Magicians do their magic with smoke and mirrors. Computer architects do their magic with multiplexers.

A large part of ALU design is captured by the design of a 1-bit ALU. Then 1-bit ALUs can be combined to form a multibit ALU with a small amount of additional circuitry.

The diagram to the left captures the basic idea for a 1 bit ALU: produce the different results that you want in parallel then select the one you need with a multiplexer.

Each of the **OP i** boxes computes 1 bit for an
operation.
For example,

- A full adder computes one bit of an addition.
- An AND gate computes one bit of a bitwise AND operation.
- An OR gate computes one bit of a bitwise OR operation.

The multiplexer selects the output of the appropriate 1-bit operation.
Its control input `Op`

is derived from operation and
function bits of a machine instruction.

The diagram to the left shows a 1-BIT ALU with multiple functions.
When the **YInv** control signal is 0 it performs an addition or a
bitwise XOR, AND, or OR operation, depending on the value of the
**OP** control input.

When the **YInv** signal is 1 it performs a subtraction or a
bitwise XOR, AND, or OR operation with inverted Y.

Additional circuitry is needed for generating the carry inputs
(**Ci**) for addition and subtraction and detecting errors due to
limited word size.

A small amount of additional circuitry can also be added to the high-order bit for error detection.

For handling carries a high-performance ALU needs to use carry lookahead.

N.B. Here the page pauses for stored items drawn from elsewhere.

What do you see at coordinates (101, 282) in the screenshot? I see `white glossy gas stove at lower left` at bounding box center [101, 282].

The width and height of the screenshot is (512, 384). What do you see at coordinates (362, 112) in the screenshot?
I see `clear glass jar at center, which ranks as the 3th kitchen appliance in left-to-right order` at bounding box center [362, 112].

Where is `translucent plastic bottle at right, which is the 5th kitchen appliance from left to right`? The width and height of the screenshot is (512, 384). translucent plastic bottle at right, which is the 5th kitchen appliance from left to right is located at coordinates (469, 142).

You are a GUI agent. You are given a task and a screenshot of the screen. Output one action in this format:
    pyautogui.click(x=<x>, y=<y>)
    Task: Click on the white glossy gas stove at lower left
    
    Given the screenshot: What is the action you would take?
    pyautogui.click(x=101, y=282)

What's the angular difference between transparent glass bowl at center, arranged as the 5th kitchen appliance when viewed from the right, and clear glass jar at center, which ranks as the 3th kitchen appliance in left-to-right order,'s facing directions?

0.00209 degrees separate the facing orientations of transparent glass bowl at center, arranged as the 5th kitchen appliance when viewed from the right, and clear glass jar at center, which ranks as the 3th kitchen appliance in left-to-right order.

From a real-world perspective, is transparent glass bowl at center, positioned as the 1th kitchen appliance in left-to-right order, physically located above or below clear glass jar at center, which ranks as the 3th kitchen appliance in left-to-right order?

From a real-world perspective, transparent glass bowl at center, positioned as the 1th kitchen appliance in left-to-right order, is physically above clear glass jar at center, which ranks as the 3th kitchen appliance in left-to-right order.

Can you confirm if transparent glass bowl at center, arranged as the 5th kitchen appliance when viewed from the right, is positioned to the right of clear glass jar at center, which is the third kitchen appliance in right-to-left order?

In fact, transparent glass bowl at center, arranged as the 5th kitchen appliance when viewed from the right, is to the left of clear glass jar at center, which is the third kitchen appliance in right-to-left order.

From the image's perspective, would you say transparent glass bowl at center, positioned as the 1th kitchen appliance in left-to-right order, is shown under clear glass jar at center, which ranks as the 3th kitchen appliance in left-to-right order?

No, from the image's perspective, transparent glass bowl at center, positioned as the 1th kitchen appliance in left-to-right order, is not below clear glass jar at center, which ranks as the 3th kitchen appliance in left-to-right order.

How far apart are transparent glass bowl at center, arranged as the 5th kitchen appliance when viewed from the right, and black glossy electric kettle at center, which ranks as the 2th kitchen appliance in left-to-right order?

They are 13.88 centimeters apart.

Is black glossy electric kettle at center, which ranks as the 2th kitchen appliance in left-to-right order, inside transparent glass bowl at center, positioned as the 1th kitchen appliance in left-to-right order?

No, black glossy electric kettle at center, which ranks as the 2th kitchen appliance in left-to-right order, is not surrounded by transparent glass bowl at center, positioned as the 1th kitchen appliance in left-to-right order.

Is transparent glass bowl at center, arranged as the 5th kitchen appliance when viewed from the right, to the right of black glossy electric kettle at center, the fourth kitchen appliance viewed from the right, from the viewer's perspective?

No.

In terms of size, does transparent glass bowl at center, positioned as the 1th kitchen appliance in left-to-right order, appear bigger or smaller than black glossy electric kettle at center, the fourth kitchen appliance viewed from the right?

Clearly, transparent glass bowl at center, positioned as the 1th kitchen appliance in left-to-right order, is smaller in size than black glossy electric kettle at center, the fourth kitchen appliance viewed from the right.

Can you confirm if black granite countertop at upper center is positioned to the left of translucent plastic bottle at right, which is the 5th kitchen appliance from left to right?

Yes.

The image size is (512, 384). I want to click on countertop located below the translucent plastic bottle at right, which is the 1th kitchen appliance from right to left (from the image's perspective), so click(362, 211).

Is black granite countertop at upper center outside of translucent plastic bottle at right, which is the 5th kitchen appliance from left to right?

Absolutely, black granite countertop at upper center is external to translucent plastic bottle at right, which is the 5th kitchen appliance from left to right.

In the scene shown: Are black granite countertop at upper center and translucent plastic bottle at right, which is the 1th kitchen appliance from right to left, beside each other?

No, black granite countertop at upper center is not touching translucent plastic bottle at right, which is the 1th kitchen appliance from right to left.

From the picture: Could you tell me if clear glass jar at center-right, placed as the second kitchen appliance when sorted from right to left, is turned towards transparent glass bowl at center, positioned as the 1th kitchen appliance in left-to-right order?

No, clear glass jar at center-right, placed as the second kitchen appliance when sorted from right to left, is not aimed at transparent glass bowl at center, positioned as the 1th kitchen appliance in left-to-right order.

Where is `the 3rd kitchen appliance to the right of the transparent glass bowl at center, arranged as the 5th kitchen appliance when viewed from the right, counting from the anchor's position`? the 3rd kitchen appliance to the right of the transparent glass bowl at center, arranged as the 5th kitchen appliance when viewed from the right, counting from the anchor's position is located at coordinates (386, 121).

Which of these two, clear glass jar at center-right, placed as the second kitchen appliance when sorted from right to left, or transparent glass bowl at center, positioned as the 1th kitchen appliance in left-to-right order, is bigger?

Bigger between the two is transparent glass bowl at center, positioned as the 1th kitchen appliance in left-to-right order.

The diagram below shows how carry lookahead units are added to generate carries for a 16-bit ALU. Inputs, outputs, and control signals are omitted for clarity.

This circuitry can also generate comparison outputs when the
**YInv** ALU control signal is 1.
The **G** output of the root carry lookahead unit (the bottom one
above) indicates when `X > Y`.
The **P** output indicates when `X = Y`.

A small amount of added circuitry in the high-order 1-bit ALU is needed to detect incorrect results due to limited word size.

The basic idea for ALU design presented here is not suitable for complex operations such as multiplication, division, and floating-point operations. In modern processors these operations need to be split into multiple cycles to avoid long cycle times for all operations.

Dealing with multicycle operations requires some significant changes to the processor architecture. This is especially true with pipelining. The Register Renaming web page describes the organization used by modern processors.